This code is a sanity check to ensure that we have done our all aggregations correctly by checking that the total final expenses equates back to the financial statement raw data.


In [16]:
# Quick totals check

diff_2023_24 = final_expenses["Amount_2023_24"].sum() - agg_fs_renamed["FS_2023_24"].sum()
diff_2024_25 = final_expenses["Amount_2024_25"].sum() - agg_fs_renamed["FS_2024_25"].sum()
print("Final Expenses Total 2023-24:", final_expenses["Amount_2023_24"].sum(), "vs Financial Statement Total 2023-24:", agg_fs_renamed["FS_2023_24"].sum())
print("Total Difference:", diff_2023_24)

print("Final Expenses Total 2024-25:", final_expenses["Amount_2024_25"].sum(), "vs Financial Statement Total 2024-25:", agg_fs_renamed["FS_2024_25"].sum())
print("Total Difference:", diff_2024_25)

#if the difference for 2023_24 and 2024_25 is 0, then we pass the tests
if diff_2023_24 == 0 and diff_2024_25 == 0:
    print("✅ Passed all the tests ✅")
else:
    # throw an error if the tests fail
    print("❌ Failed some of the tests ❌")
    raise ValueError("Failed some of the tests")
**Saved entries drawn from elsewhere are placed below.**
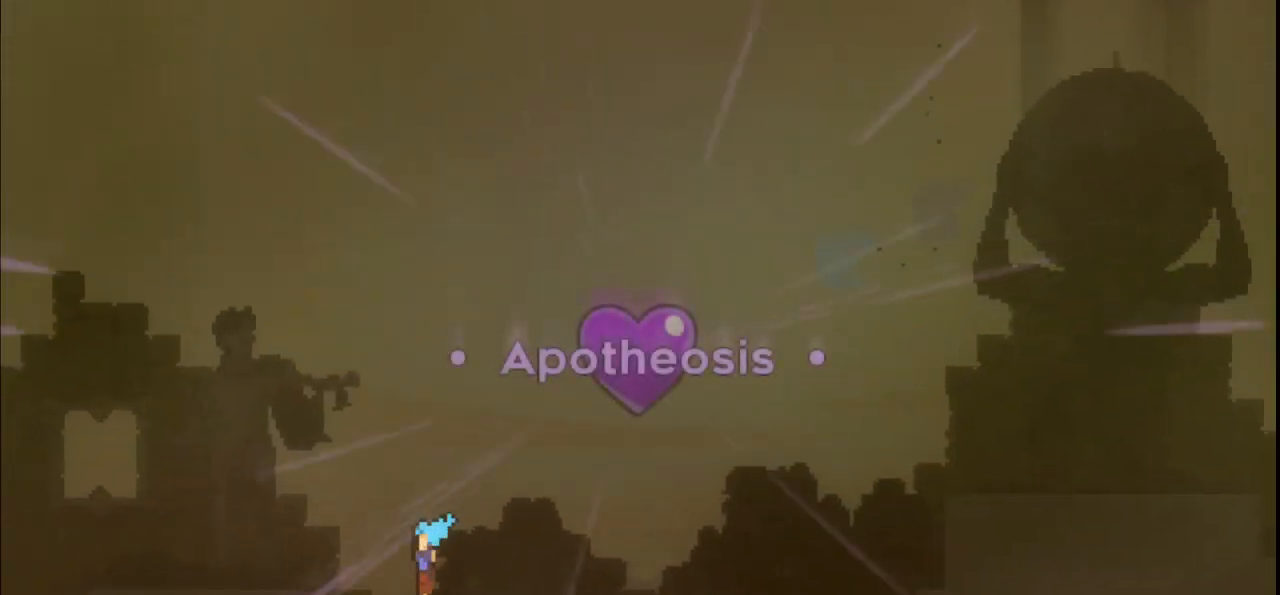
{"keys": [], "events": []}
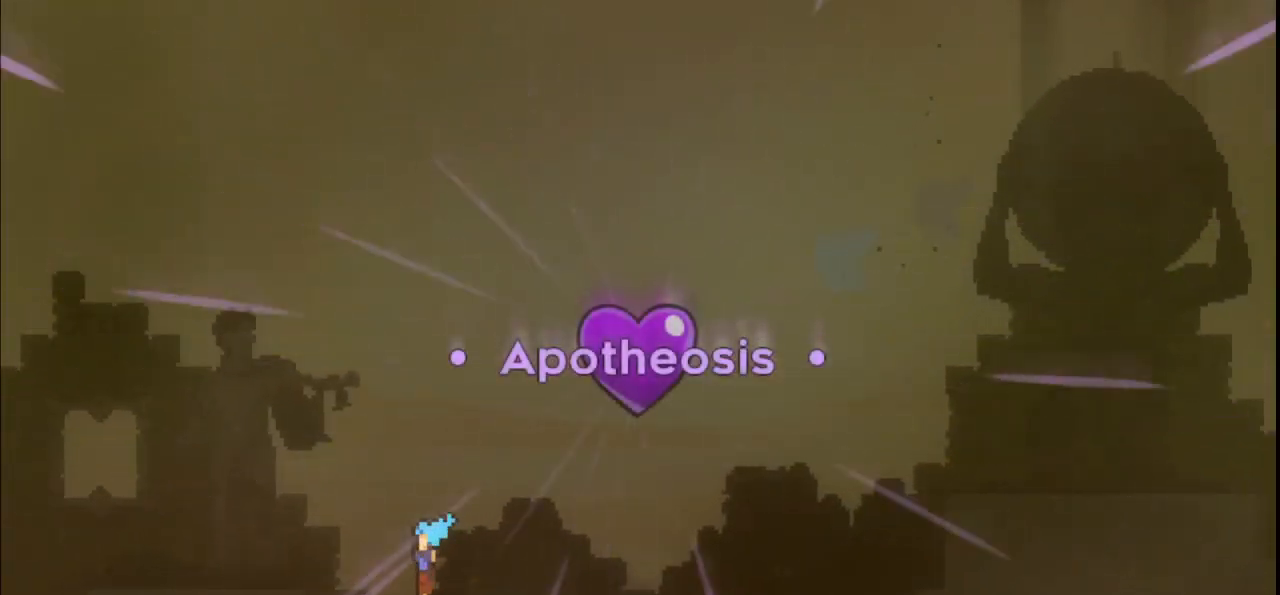
{"keys": [], "events": []}
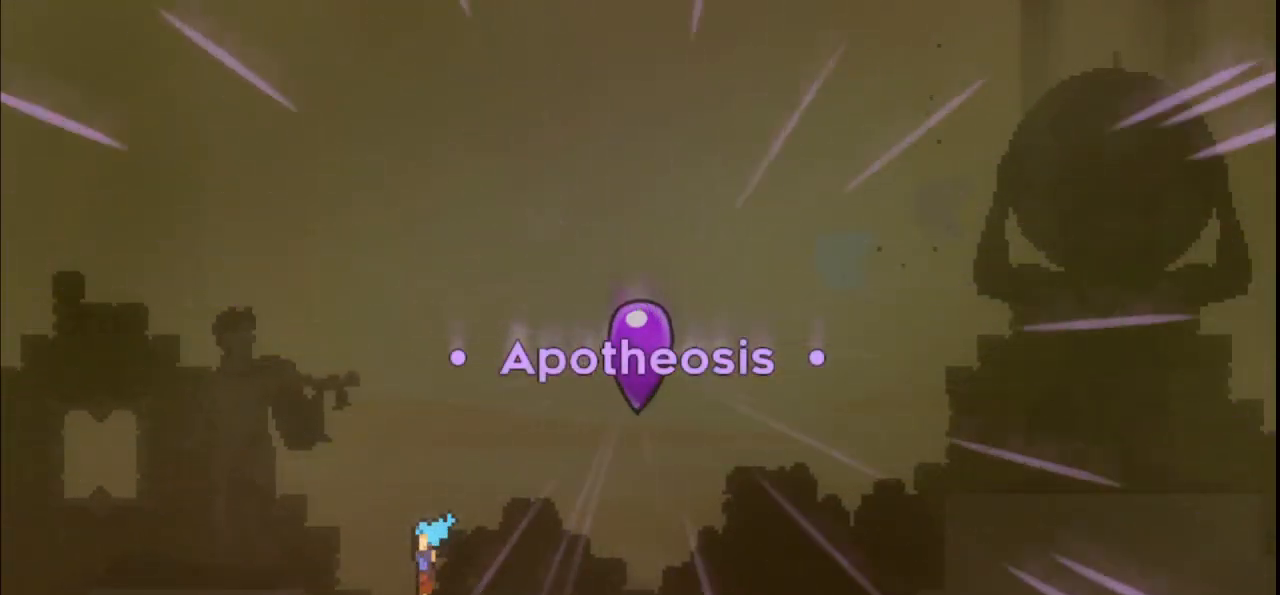
{"keys": [], "events": []}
Final Expenses Total 2023-24: 209668.0 vs Financial Statement Total 2023-24: 209668
Total Difference: 0.0
Final Expenses Total 2024-25: 227251.0 vs Financial Statement Total 2024-25: 227251
Total Difference: 0.0
✅ Passed all the tests ✅


## Creating the final excel with sources of data

Now that we have combined the expenses in the financial statement with the public ministries data, we need to combine this with the revenue data to create our final excel data.

In [17]:
final_expenses.drop(columns=["fs_expenses_mapping"], inplace=True)
final_expenses["sankey_1"] = "spending"
final_expenses.rename(columns={
    "Amount_2023_24": "2023_24",
    "Amount_2024_25": "2024_25"
}, inplace=True)
final_expenses["Source"] = "TBS Public Accounts Ministry Statement CSV's"
final_expenses.to_excel("final_expenses.xlsx", index=False)


In [18]:
df_fs_revenue = pd.read_excel(financial_statement_path, sheet_name="revenue")
df_fs_revenue.rename(columns={
    "sankey_2": "sankey_2",
    "sankey_3": "sankey_3",
    "sankey_4": "sankey_4",
    2023: "2023_24",
    2024: "2024_25"
}, inplace=True)

In [19]:
# append the revenue data with the expense data - matching the columns
df_final = pd.concat([df_fs_revenue, final_expenses], ignore_index=True)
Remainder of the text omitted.